Brum não descarta o indiciamento dos integrantes da quadrilha por estelionato. Por enquanto a polícia só tem os nomes de Jorge Nascimento Dutra e da romena Ioana Rusei. Dutra seria o contato entre os alunos e a quadrilha e Ioana, que foi presa ao sair da prova. Ela seria uma das candidatas apontadas como "piloto". Segundo Brum, os " pilotos" eram vestibulandos inscritos somente para responder as todas questões e que deveriam sair antes do término do exame para repassar as respostas.
Em depoimento a policiais da 26º DP, em Todos os Santos, zona norte, Iona negou que tivesse qualquer envolvimento com a quadrilha. Seu advogado, Enzo Pappacena, disse que estuda entrar com um mandado de segurança contra a universidade. "Não há nada que prove o envolvimento da minha cliente nesse caso", afirmou.

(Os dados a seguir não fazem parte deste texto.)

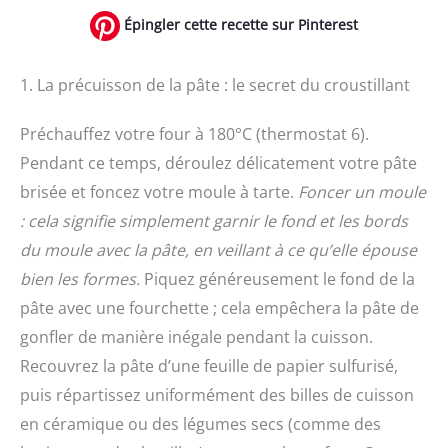
Épingler cette recette sur Pinterest
1. La précuisson de la pâte : le secret du croustillant
Préchauffez votre four à 180°C (thermostat 6).
Pendant ce temps, déroulez délicatement votre pâte
brisée et foncez votre moule à tarte.
Foncer un moule
: cela signifie simplement garnir le fond et les bords
du moule avec la pâte, en veillant à ce qu’elle épouse
bien les formes.
Piquez généreusement le fond de la
pâte avec une fourchette ; cela empêchera la pâte de
gonfler de manière inégale pendant la cuisson.
Recouvrez la pâte d’une feuille de papier sulfurisé,
puis répartissez uniformément des billes de cuisson
en céramique ou des légumes secs (comme des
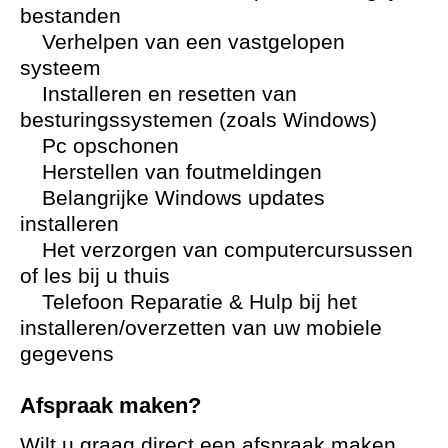
bestanden
Verhelpen van een vastgelopen
systeem
Installeren en resetten van
besturingssystemen (zoals Windows)
Pc opschonen
Herstellen van foutmeldingen
Belangrijke Windows updates
installeren
Het verzorgen van computercursussen
of les bij u thuis
Telefoon Reparatie & Hulp bij het
installeren/overzetten van uw mobiele
gegevens
Afspraak maken?
Wilt u graag direct een afspraak maken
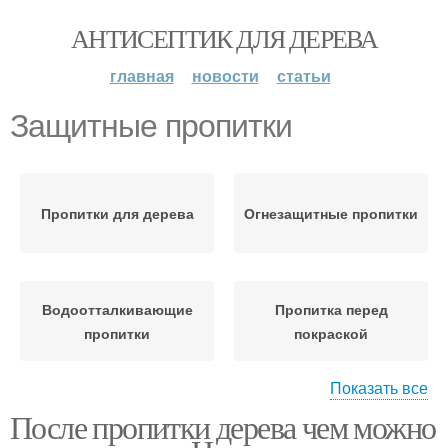
АНТИСЕПТИК ДЛЯ ДЕРЕВА
главная
новости
статьи
Защитные пропитки
Пропитки для дерева
Огнезащитные пропитки
Водоотталкивающие
Пропитка перед
пропитки
покраской
Показать все
После пропитки дерева чем можно
Антисептические
Противопожарная
пропитки
пропитка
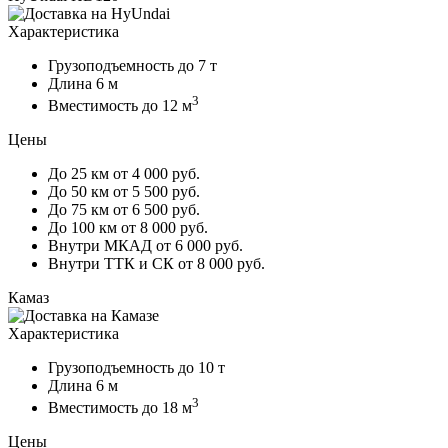
Характеристика
Грузоподъемность
до 7 т
Длина
6 м
3
Вместимость
до 12 м
Цены
До 25 км
от 4 000 руб.
До 50 км
от 5 500 руб.
До 75 км
от 6 500 руб.
До 100 км
от 8 000 руб.
Внутри МКАД
от 6 000 руб.
Внутри ТТК и СК
от 8 000 руб.
Камаз
Характеристика
Грузоподъемность
до 10 т
Длина
6 м
3
Вместимость
до 18 м
Цены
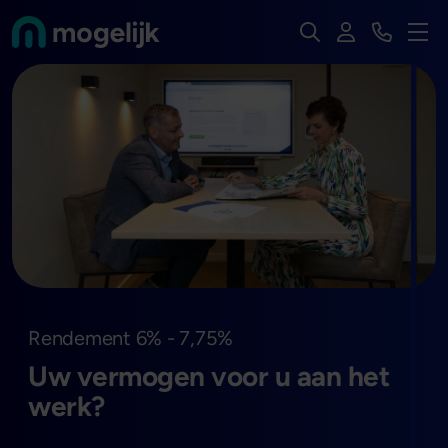
Zoek op de hele we
Inloggen
Bekijk t
Naar de homepage van
Men
Rendement 6% - 7,75%
Uw vermogen voor u aan het
werk?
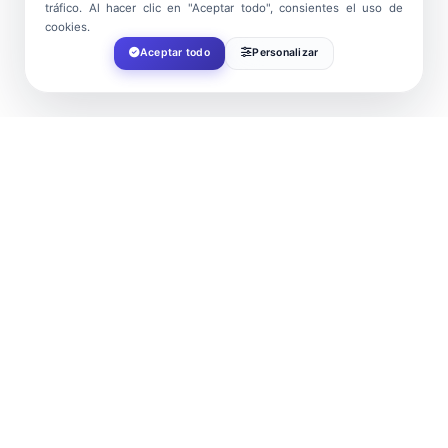
tráfico. Al hacer clic en "Aceptar todo", consientes el uso de
cookies.
Aceptar todo
Personalizar
FECHA
May 11 2024
¡Caducado!
HORA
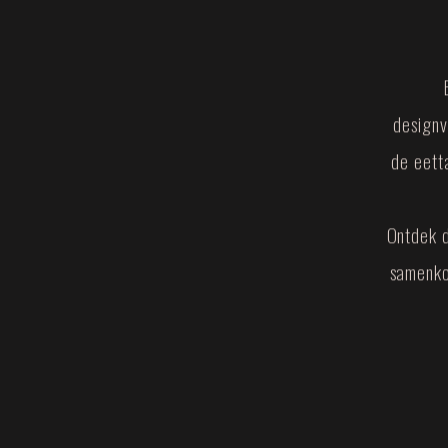
designv
de eett
Ontdek d
samenko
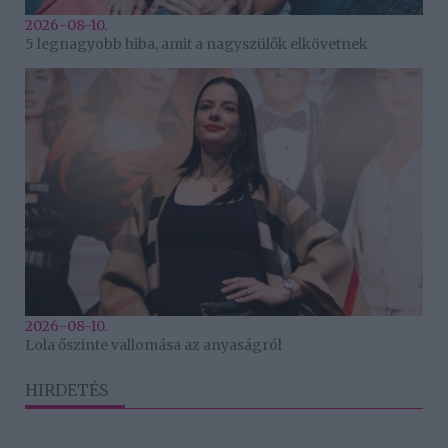
2026-08-10.
5 legnagyobb hiba, amit a nagyszülők elkövetnek
2026-08-10.
Lola őszinte vallomása az anyaságról
HIRDETÉS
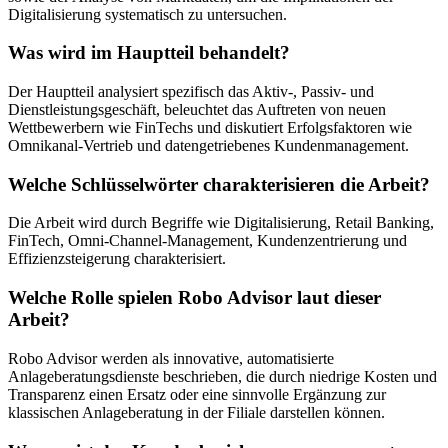
Digitalisierung systematisch zu untersuchen.
Was wird im Hauptteil behandelt?
Der Hauptteil analysiert spezifisch das Aktiv-, Passiv- und
Dienstleistungsgeschäft, beleuchtet das Auftreten von neuen
Wettbewerbern wie FinTechs und diskutiert Erfolgsfaktoren wie
Omnikanal-Vertrieb und datengetriebenes Kundenmanagement.
Welche Schlüsselwörter charakterisieren die Arbeit?
Die Arbeit wird durch Begriffe wie Digitalisierung, Retail Banking,
FinTech, Omni-Channel-Management, Kundenzentrierung und
Effizienzsteigerung charakterisiert.
Welche Rolle spielen Robo Advisor laut dieser
Arbeit?
Robo Advisor werden als innovative, automatisierte
Anlageberatungsdienste beschrieben, die durch niedrige Kosten und
Transparenz einen Ersatz oder eine sinnvolle Ergänzung zur
klassischen Anlageberatung in der Filiale darstellen können.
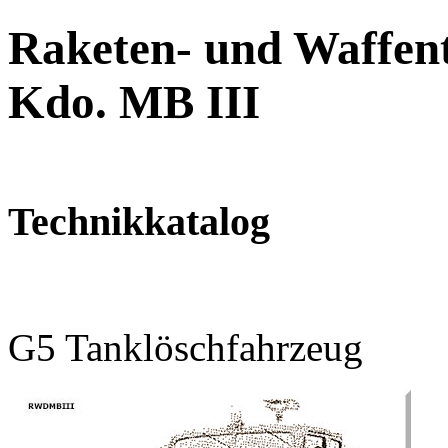
Raketen- und Waffent
Kdo. MB III
Technikkatalog
G5 Tanklöschfahrzeug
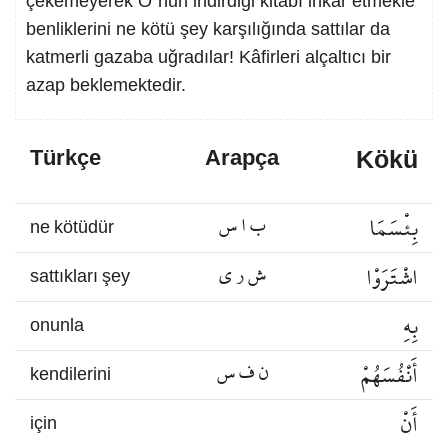
çekemeyerek O´nun indirdiği kitabı inkâr etmekle
benliklerini ne kötü şey karşılığında sattılar da
katmerli gazaba uğradılar! Kâfirleri alçaltıcı bir
azap beklemektedir.
Kökü
Türkçe
Arapça
بِئْسَمَا
ب ا س
ne kötüdür
اشْتَرَوْا
ش ر ي
sattıkları şey
بِهِ
onunla
أَنْفُسَهُمْ
ن ف س
kendilerini
أَنْ
için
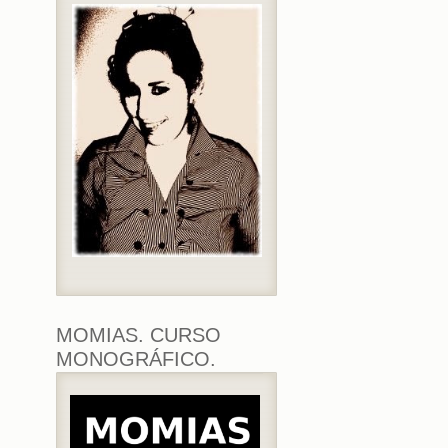
MOMIAS. CURSO
MONOGRÁFICO.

Pagers - A cola consistia na transmissão de respostas de múltipla escolha da prova por um rádio transmissor para pagers, que ficavam escondidos dentro de borrachas usadas pelos candidatos. Seriam beneficiados com a fraude 32 estudantes de várias universidades do País e até da Bolívia. Eles pagariam R$ 8 mil, se fossem aprovados.
O esquema só foi desbaratado depois de um telefonema anônimo para a Fundação Cesgranrio, organizadora do vestibular, alertando sobre a fraude. A polícia descobriu que a quadrilha é de Goiânia, depois de descobrir que todas as inscrições dos alunos foram feitas por procuração naquela cidade. "Na verdade, achamos muito estranho isso, porque muitos desses candidatos são do Rio, mas mesmo assim fizeram a inscrição em Goiânia", contou o presidente da Cesgranrio, Carlos Alberto Serpa."Eles nem precisavam de procuração, já que a universidade estava aceitando inscrição até por fax."
O estudante Paulo Roberto Corrêa de Lima, de 23 anos, foi um dos que depuseram na 26ª DP. Lima, que estuda na Universidade Del Vale, na Bolívia, classificou sua atitude como um "ato de desespero". Ele explicou que, em sua universidade, é "comum" pessoas abordarem alunos oferecendo este tipo de negócio. "Fui abordado por um tal de Leco, lá na Bolívia, que me deu todas as informações de como eu deveria proceder", disse. O estudante explicou que recebeu o pager um pouco antes da prova começar, às 10 horas, de uma pessoa que se identificou apenas como Jorge.
Muitos estudantes brasileiros que não passam para universidade do País acabam se matriculando em faculdades bolivianas, que não exigem vestibular. Depois de cursar um ou dois anos, eles tentam transferência para uma instituição brasileira. Há um ano, porém, o ministro da Educação, Paulo Renato Souza, proibiu a transferência. "Não aguentava mais estudar na Bolívia, ficar longe da minha família", afirmou Lima
que está no terceiro ano de medicina.
Segundo ele, os R$ 8 mil cobrados pela quadrilha seriam pagos com dinheiro de sua poupança. "Iriam vender algumas coisas também."Para o vestibular de meio do ano da Gama Filho, foram inscritos 6.776 candidatos, dos quais 3.597 disputavam 100 vagas para medicina - uma média de 35 por vaga. Apesar da descoberta da fraude, a universidade não anulou o concurso. Os 32 candidatos foram desclassificados.